If you're using a third party payment system, such as TransFirst or PayPal, to handle credit card transactions, you don't have to have SSL on your site. Your site never sees the customer's credit card information, right? However, customers will feel more comfortable handing over personal information such as name and address if they see that the page is SSL protected.

Be aware that if a page accessed under SSL (https) in turn pulls in non-SSL material (e.g., a standard image file, using http), customers will get a warning that a page has mixed secure and non-secure content. Be careful to make all references (images, etc.) https. You may need to copy those files over to an SSL-protected domain, rather than going "outside" to non-SSL. If TransFirst pulls anything from your site (your logo, for instance), for use on their SSL page (as a live reference, not copied to the TF site), it will need to be under SSL or customers will get a browser warning.

I don't see any problems with having different certificates for different sites, but as I said above, mixing SSL and non-SSL on the same page will give warnings. As for forwarding to https:, I'm not sure what you're getting at there -- can you give a for-instance? Remember that your SSL certificate will be issued for a specific domain: oursite.com is covered while www.oursite.com is not (or vice-versa). You may be able to get a "wildcard" certificate that covers both, probably at extra expense, if your site structure is such that you can't get around that.

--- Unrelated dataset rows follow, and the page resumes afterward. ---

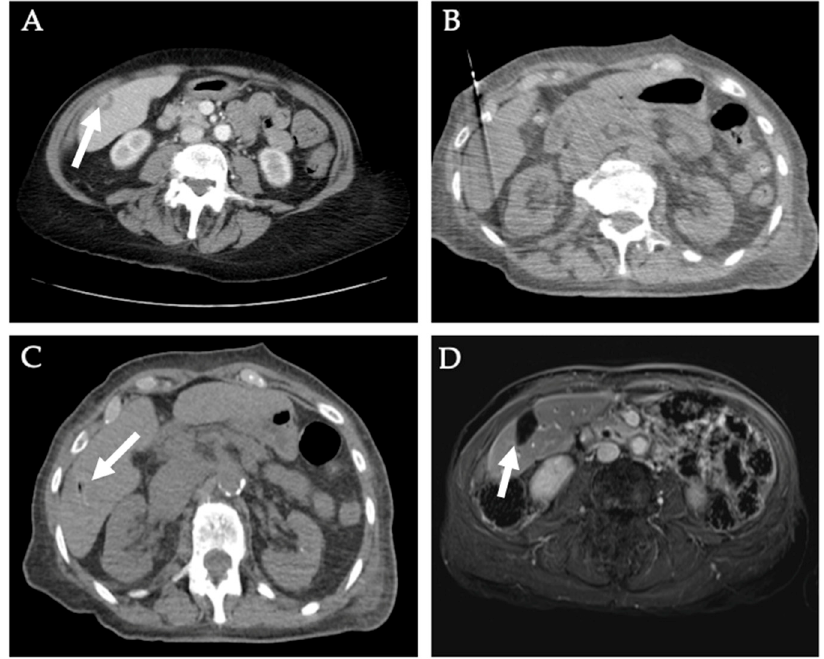
Figure 8. Microwave ablation of hepatic metastatic leiomyosarcoma . A 73-year-old female patient with a 2.1 × 1.5 cm sub-capsular metastatic leiomyosarcoma (white arrow) in segment V ( A ) on CT scan. The patient underwent chemotherapy followed by MWA. ( B ) Probe placement and ( C ) immediate post-ablation image of the right hepatic lobe lesion. The patient then underwent proton therapy of inferior vena cava mass and left hepatic metastasis. ( D ) Six-month follow-up MRI shows complete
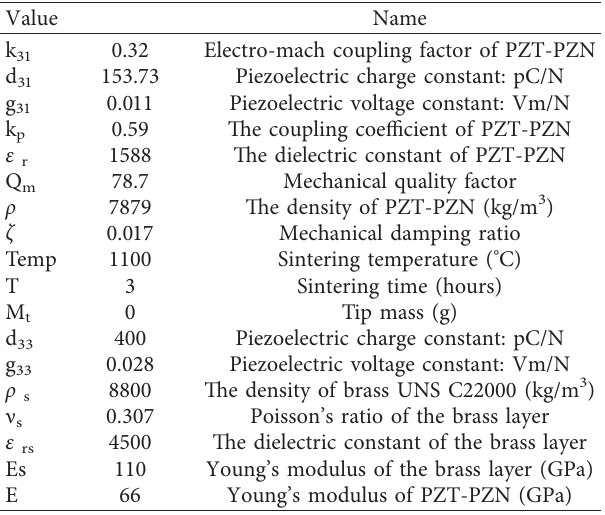
Table 1: PZT-PZN-Scheme 4 and brass material property names and values [8].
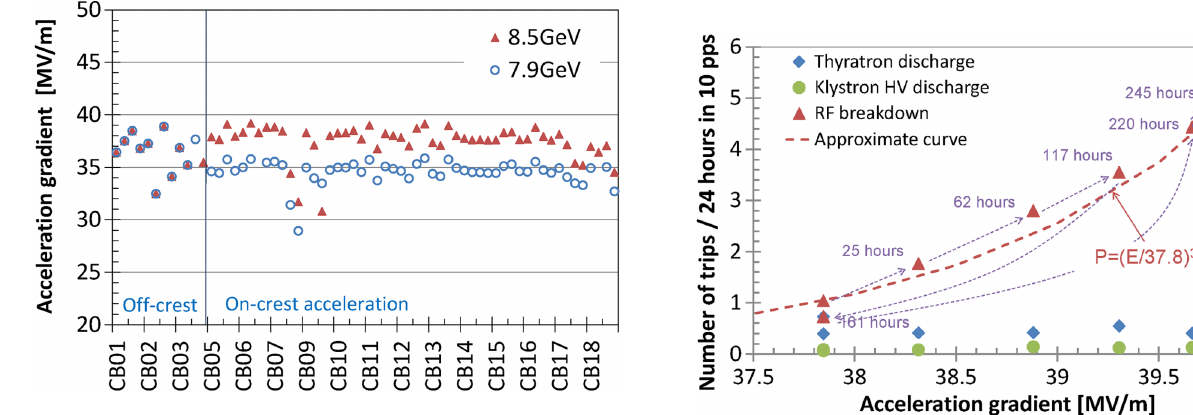
FIG. 17. Average trip rate of the C -band accelerator units as a function of gradient. The number of hours operated during each measurement are also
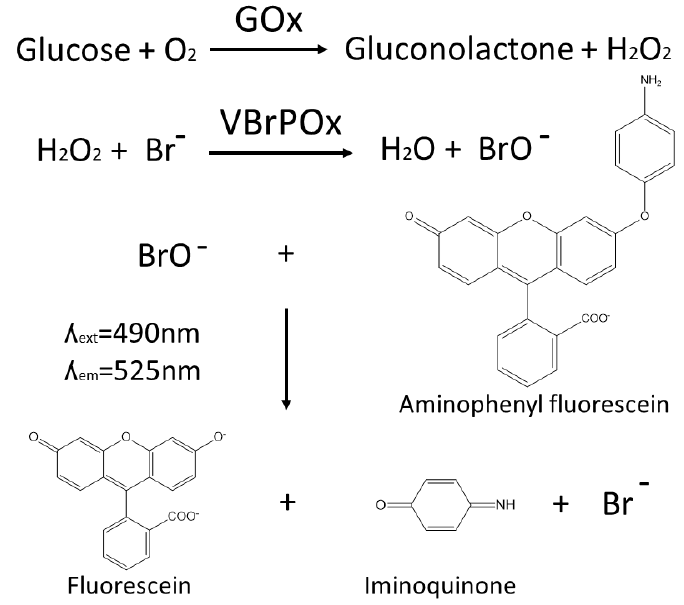
Figure 1. A schematic showing the reaction pathway for the vanadium bromoperoxide-coupled fluorescence assay for the detection of glucose oxidase activity within aqueous microdroplets.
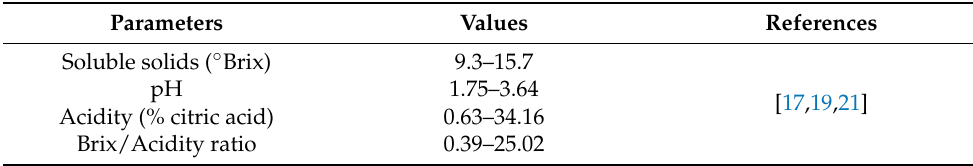
Table 3. Physicochemical characteristics of bacuri pulp ( Platonia insignis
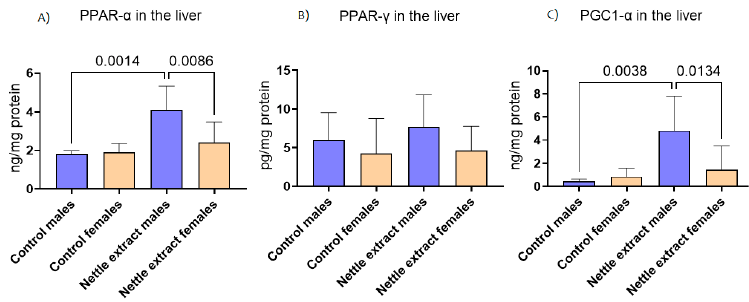
Figure 1. The changes in PPAR- α , PPAR- γ and PGC1- α in the liver of C57Bl6 mice treated with nettle extract. The numbers above bars are p values meaning statistically significant ( p ≤ 0.05) differ- ences between the treated groups by Kruskal–Wallis ANOVA.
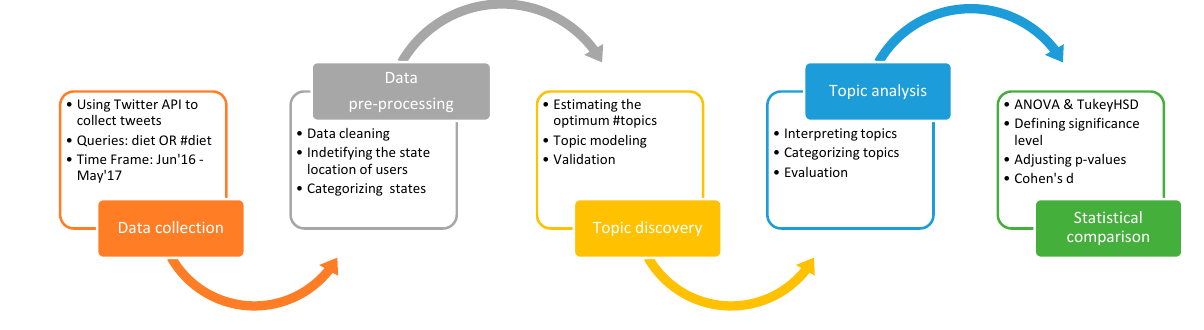
Figure 1. Research Framework.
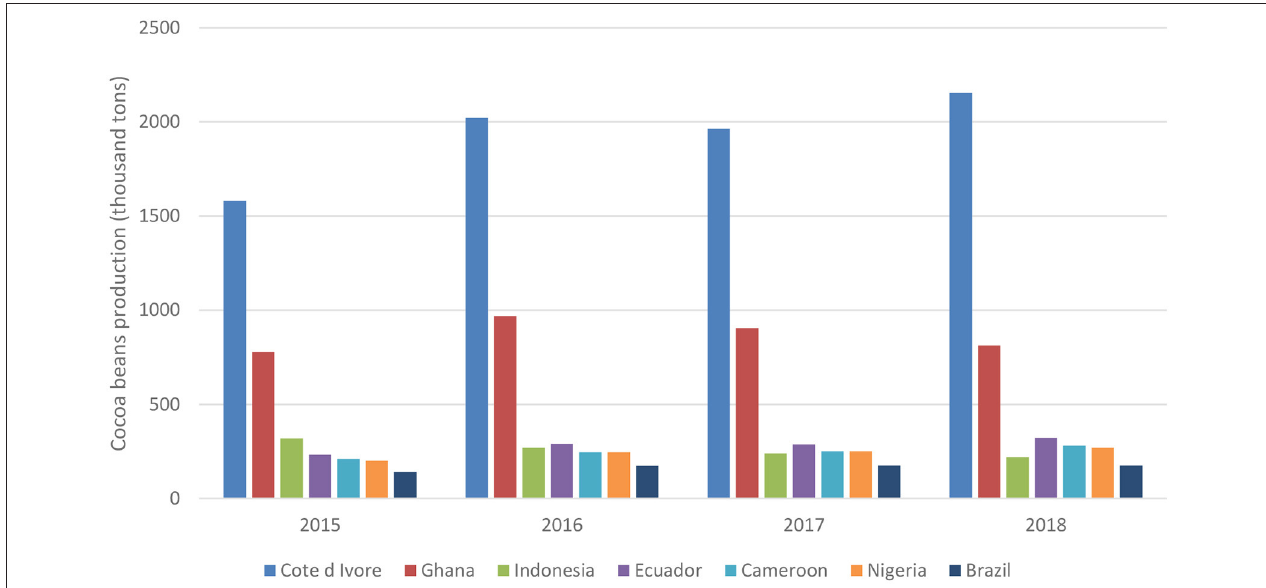
FIGURE 4 | Development of cocoa bean production in major producing countries, 2015–2018 (thousand tons). Source: (ICCO, 2018, 2019, 2020) (processed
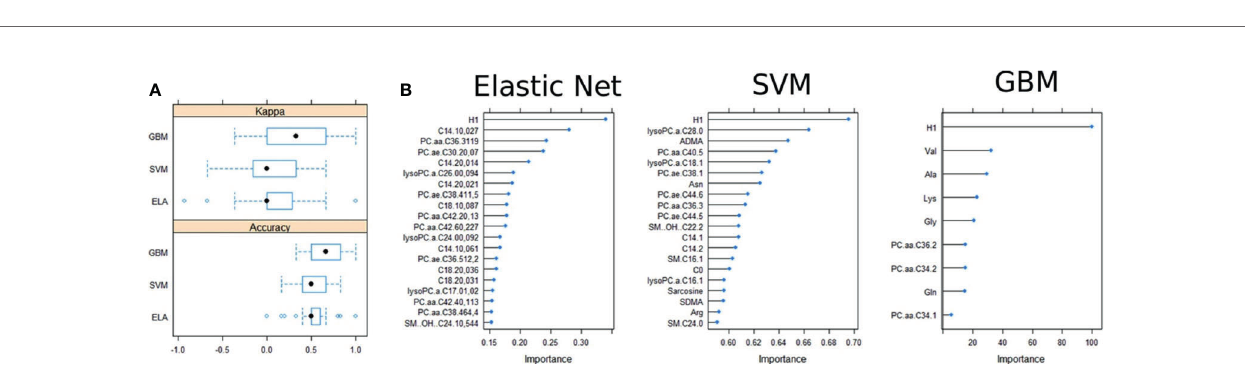
FIGURE 4 | Variable selection in the training dataset. (A) Accuracy and Kappa comparisons of the three models used in feature selection. (B) Importance of the variable selection and out-of-bag predictive performance estimation.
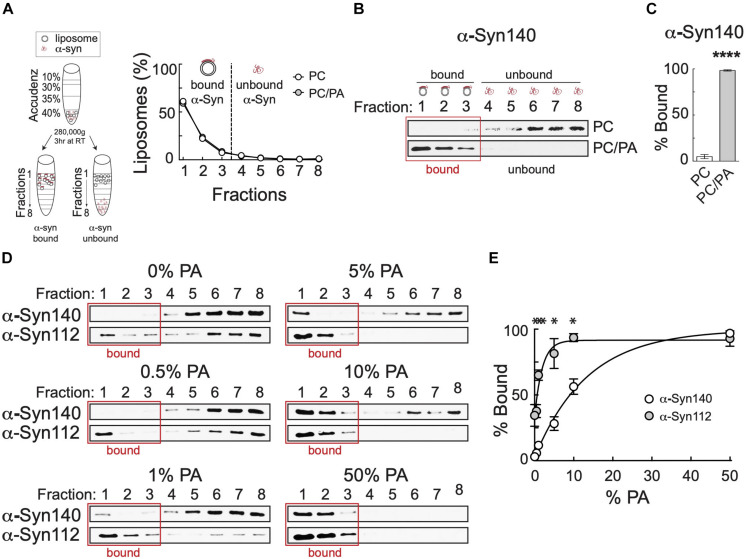
Compared to α-syn140, α-syn-112 exhibits enhanced binding to PC/PA liposomes. (A) (left) Diagram showing the liposome binding assay. (right) After ultracentrifugation, liposomes float to the top of the gradient (fractions 1–3), carrying along any bound α-synuclein while free α-synuclein remains in the bottom fractions (4–8). (B) Representative Western blots showing α-syn-140 binding to PC or PC/PA liposomes. α-Syn-140 binds strongly to anionic phospholipids such as PA. (C) Quantification of lipid bound α-syn-140 in the presence of PC or PC/PA liposomes. Bars indicate mean ± SEM from n = 3 to 4 independent experiments.*p < 0.0001; Student’s t-test. (D) Representative Western blots showing α-syn-140 and α-syn-112 binding to liposomes containing varying amounts of PA. Red box indicates liposome-containing fractions. α-Syn112 exhibited enhanced binding to PC/PA liposomes. (E) Quantification of lipid bound protein (0% PA = α-syn-140: 3.03 ± 1.86, n = 3; α-syn-112: 34.42 ± 8.28, n = 3; p < 0.001) (0.5% PA = α-syn-140: 5.76 ± 1.89, n = 4; α-syn-112: 37.697 ± 4.95, n = 3; p < 0.001) (1% PA = α-syn-140: 11.74 ± 0.93, n = 3; α-syn-112: 65.08 ± 3.98, n = 3; p < 0.0001) (5% PA = α-syn-140: 28.21 ± 5.14, n = 4; α-syn-112: 81.46 ± 11.32, n = 3; p < 0.0001) (10% PA = α-syn-140: 56.31 ± 5.85, n = 4; α-syn-112: 93.53 ± 3.02, n = 3; p = 0.0002) (50% PA = α-syn-140: 96.70 ± 0.00, n = 3; α-syn-112: 92.67 ± 5.87, n = 3; p = 0.54). Data points indicate mean ± SEM. Asterisks indicate statistical significance using ANOVA (Sidak’s post hoc). *p < 0.001. Data were best fit by a non-linear dose-response curve (R2(Syn140) = 0.96; R2(Syn112) = 0.84).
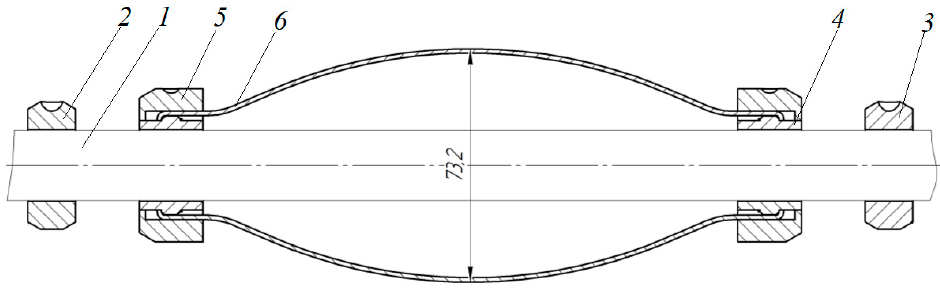
Figure 6. Centralizer for a PCP unit.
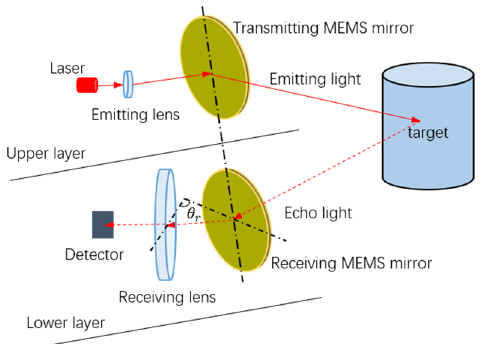
Figure 1. Semi-coaxial micro-electro–mechanical system (MEMS) light detection and ranging (LiDAR), based on a synchronous MEMS mirror pair.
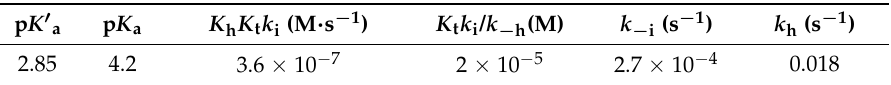
Figure 2. ( a ) Spectral variations after a direct pH jump 1–5.5; k obs = 1 × 10 − 3 s − 1 ; ( b ) Representation of the pH dependent rate constants of the kinetic process to reach the equilibrium after a direct pH jump. Fitting was achieved by means of Equation (12) for the parameters reported in Table 1. Table 1. Parameters obtained from Figure 1 to Figure 2.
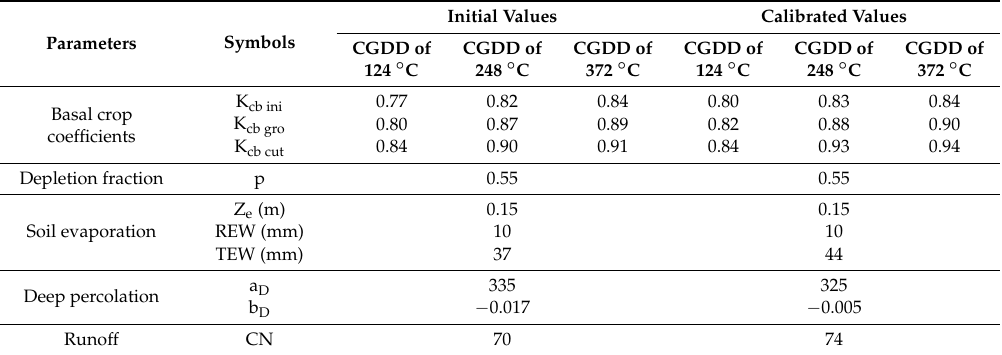
Table 5. Initial and calibrated parameters of SIMDualKc relative to the three treatments of Tifton 85 bermudagrass having different frequency of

If you're a small site, I would stick with a third-party payment system (that goes off your site). To get a proper merchant account and payment gateway costs quite a bit more (for small volumes -- once you get fairly big, it may be cheaper). Plus, with a merchant account (handling credit cards on your site) you become subject to a huge number of regulations (PCI-DSS) regarding site security, encryption, how and where you store credit card information, etc. That alone is a huge hassle, so I would suggest leaving the handling of credit card numbers to the pros.